I live in sports city it's not bad at all .

the best thing about it it's 15 minutes away from emirates mall .
if you need to buy something you can go to motor city 5 minutes away from it.

if you have any other questions feel free to ask


----------



## twowheelsgood (Feb 21, 2013)

Although not an expert on Motor City by any stretch as my sole activity is to drive to the cycle shop on the main street, I am surprised to hear there is still building going on ? It always seems a very quite and pleasant place to me.


----------



## BringBackBuck8 (Sep 20, 2013)

It's a school allocation right? I think it's OK out there.

Lots of building going in in lots of areas of Dubai; personally I find Sports City pretty dusty and it is very unfinished in places. I know a lot of schools are looking out there for accommodation as prices are cheaper. But as people say, Motor City just up the road with all you need, there's a Fitness First in the motor racing track control building if that's your thing.

Straight down Hessa Street and you're into the Marina/SZR bubble and close to Mall of Emirates or hop on Al Khail and you're downtown in ten minutes.

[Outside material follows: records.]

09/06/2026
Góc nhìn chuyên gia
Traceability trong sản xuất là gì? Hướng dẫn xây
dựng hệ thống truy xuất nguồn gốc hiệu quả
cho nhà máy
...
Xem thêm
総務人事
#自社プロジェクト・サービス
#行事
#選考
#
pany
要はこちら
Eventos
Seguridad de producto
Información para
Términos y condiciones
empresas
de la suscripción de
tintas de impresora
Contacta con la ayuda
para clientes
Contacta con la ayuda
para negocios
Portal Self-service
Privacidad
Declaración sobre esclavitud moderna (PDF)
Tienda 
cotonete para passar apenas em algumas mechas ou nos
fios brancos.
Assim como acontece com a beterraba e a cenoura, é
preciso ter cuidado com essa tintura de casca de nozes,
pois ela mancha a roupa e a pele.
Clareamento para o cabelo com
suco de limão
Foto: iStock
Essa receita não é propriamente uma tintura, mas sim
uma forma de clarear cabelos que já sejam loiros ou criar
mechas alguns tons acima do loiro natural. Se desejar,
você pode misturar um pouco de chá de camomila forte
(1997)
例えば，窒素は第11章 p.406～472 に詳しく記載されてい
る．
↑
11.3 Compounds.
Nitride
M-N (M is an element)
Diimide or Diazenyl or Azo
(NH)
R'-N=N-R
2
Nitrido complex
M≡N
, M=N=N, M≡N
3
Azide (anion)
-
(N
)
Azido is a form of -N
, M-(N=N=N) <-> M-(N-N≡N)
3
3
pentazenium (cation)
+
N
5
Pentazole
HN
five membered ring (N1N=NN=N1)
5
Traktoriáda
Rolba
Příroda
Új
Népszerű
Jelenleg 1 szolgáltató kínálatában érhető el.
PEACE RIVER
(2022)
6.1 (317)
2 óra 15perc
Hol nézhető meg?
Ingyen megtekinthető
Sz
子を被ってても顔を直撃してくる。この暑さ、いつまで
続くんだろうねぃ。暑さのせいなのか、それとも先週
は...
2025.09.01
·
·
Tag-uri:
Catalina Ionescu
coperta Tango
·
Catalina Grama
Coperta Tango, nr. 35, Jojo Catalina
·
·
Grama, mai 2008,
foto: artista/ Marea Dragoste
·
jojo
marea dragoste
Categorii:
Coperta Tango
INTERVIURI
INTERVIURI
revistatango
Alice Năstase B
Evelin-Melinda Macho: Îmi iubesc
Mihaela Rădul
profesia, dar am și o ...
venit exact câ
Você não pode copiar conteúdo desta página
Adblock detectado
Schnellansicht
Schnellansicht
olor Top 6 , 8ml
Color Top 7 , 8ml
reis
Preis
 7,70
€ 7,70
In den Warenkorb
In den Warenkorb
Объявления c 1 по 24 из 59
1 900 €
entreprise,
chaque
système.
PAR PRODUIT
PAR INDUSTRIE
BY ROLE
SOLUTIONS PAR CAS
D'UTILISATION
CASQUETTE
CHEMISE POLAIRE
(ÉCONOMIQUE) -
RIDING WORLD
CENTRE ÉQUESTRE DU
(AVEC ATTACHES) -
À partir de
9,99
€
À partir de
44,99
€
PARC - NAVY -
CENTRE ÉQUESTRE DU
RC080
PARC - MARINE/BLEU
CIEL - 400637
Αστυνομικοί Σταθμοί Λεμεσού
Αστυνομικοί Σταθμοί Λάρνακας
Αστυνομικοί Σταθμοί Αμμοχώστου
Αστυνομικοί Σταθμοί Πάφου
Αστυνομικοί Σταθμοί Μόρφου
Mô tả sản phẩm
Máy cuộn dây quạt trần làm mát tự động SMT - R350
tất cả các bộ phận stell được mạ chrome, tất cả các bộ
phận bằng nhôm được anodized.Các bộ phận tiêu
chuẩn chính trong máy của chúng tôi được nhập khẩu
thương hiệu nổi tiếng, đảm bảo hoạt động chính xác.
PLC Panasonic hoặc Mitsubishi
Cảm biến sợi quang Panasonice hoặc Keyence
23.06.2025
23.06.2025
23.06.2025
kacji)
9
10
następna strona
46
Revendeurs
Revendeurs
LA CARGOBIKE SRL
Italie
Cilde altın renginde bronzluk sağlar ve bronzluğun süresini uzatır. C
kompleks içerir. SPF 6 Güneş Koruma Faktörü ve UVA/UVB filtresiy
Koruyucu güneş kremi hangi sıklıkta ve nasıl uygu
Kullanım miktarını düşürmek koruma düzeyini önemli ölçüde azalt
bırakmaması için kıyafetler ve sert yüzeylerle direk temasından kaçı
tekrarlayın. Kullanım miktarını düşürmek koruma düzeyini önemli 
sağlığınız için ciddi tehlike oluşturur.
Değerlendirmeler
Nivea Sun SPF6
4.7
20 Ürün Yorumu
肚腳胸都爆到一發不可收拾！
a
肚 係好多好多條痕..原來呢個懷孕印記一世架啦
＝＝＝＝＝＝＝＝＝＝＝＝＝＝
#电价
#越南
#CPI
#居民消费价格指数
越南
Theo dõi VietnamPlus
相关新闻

In my opinion you definitely need a car from there.


----------



## Chocoholic (Oct 29, 2012)

Sport City is nice - plenty of things close by. I don't think you'll have many issues there.


----------



## swissknife (May 31, 2014)

whatever happened to the Arena Mall / Carrefour that was planned to be built in sports city?


----------



## theblve (Aug 23, 2014)

I'm moving to Dubai in Oct'14 and also looking for studios / 1B apartments in Sports City.

The units in Victory Heights seem comfortable.

I'll be working near Media City. So for sure I'll be getting a car. Maybe an economy Japanese / Korean made

So look forward to read more feedbacks / comments about Sports City


----------